Input data section start
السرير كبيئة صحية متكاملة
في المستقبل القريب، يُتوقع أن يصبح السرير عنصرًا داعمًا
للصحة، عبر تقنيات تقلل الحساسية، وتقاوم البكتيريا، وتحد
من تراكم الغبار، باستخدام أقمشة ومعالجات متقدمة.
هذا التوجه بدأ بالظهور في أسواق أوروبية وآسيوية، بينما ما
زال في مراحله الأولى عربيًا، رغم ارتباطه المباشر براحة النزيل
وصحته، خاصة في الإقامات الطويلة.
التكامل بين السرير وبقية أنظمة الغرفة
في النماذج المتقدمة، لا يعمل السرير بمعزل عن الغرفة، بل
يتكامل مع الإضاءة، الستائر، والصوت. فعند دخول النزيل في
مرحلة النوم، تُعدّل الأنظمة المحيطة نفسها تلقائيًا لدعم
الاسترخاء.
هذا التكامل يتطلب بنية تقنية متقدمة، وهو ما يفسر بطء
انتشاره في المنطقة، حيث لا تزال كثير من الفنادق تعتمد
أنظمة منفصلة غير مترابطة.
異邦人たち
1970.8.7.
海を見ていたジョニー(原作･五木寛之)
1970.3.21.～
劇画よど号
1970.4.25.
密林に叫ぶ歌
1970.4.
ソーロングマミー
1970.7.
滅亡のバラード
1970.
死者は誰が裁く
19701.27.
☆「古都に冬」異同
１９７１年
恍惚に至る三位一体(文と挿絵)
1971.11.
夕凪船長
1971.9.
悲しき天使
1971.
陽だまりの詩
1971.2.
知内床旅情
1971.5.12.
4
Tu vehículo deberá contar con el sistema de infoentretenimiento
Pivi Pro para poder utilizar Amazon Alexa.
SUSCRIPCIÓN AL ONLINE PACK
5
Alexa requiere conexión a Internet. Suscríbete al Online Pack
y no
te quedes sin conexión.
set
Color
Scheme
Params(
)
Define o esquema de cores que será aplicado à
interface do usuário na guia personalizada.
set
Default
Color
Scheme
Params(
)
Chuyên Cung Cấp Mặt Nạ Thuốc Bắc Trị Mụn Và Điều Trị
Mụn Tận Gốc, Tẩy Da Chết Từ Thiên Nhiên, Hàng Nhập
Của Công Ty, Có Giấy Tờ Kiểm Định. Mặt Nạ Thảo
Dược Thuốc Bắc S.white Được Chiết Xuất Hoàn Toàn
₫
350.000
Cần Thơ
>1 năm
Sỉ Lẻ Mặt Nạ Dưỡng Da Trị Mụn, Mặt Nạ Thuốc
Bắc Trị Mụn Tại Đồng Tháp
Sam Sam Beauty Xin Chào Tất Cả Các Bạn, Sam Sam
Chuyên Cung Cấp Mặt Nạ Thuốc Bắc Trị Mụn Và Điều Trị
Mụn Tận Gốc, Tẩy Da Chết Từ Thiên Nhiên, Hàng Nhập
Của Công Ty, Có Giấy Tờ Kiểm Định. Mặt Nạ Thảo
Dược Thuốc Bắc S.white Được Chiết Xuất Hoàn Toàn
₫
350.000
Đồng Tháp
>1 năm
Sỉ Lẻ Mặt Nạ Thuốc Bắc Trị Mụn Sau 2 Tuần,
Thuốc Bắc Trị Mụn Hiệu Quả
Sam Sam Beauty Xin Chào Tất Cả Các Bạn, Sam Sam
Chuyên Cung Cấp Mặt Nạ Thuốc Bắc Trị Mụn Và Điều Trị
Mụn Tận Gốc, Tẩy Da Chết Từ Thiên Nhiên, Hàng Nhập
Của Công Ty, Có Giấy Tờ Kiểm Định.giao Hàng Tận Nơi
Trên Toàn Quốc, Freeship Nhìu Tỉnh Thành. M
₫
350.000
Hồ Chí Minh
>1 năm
Input data section end
All lines that include the word "النزيل" must be copied from the material above.

- Answer section
زال في مراحله الأولى عربيًا، رغم ارتباطه المباشر براحة النزيل
يتكامل مع الإضاءة، الستائر، والصوت. فعند دخول النزيل في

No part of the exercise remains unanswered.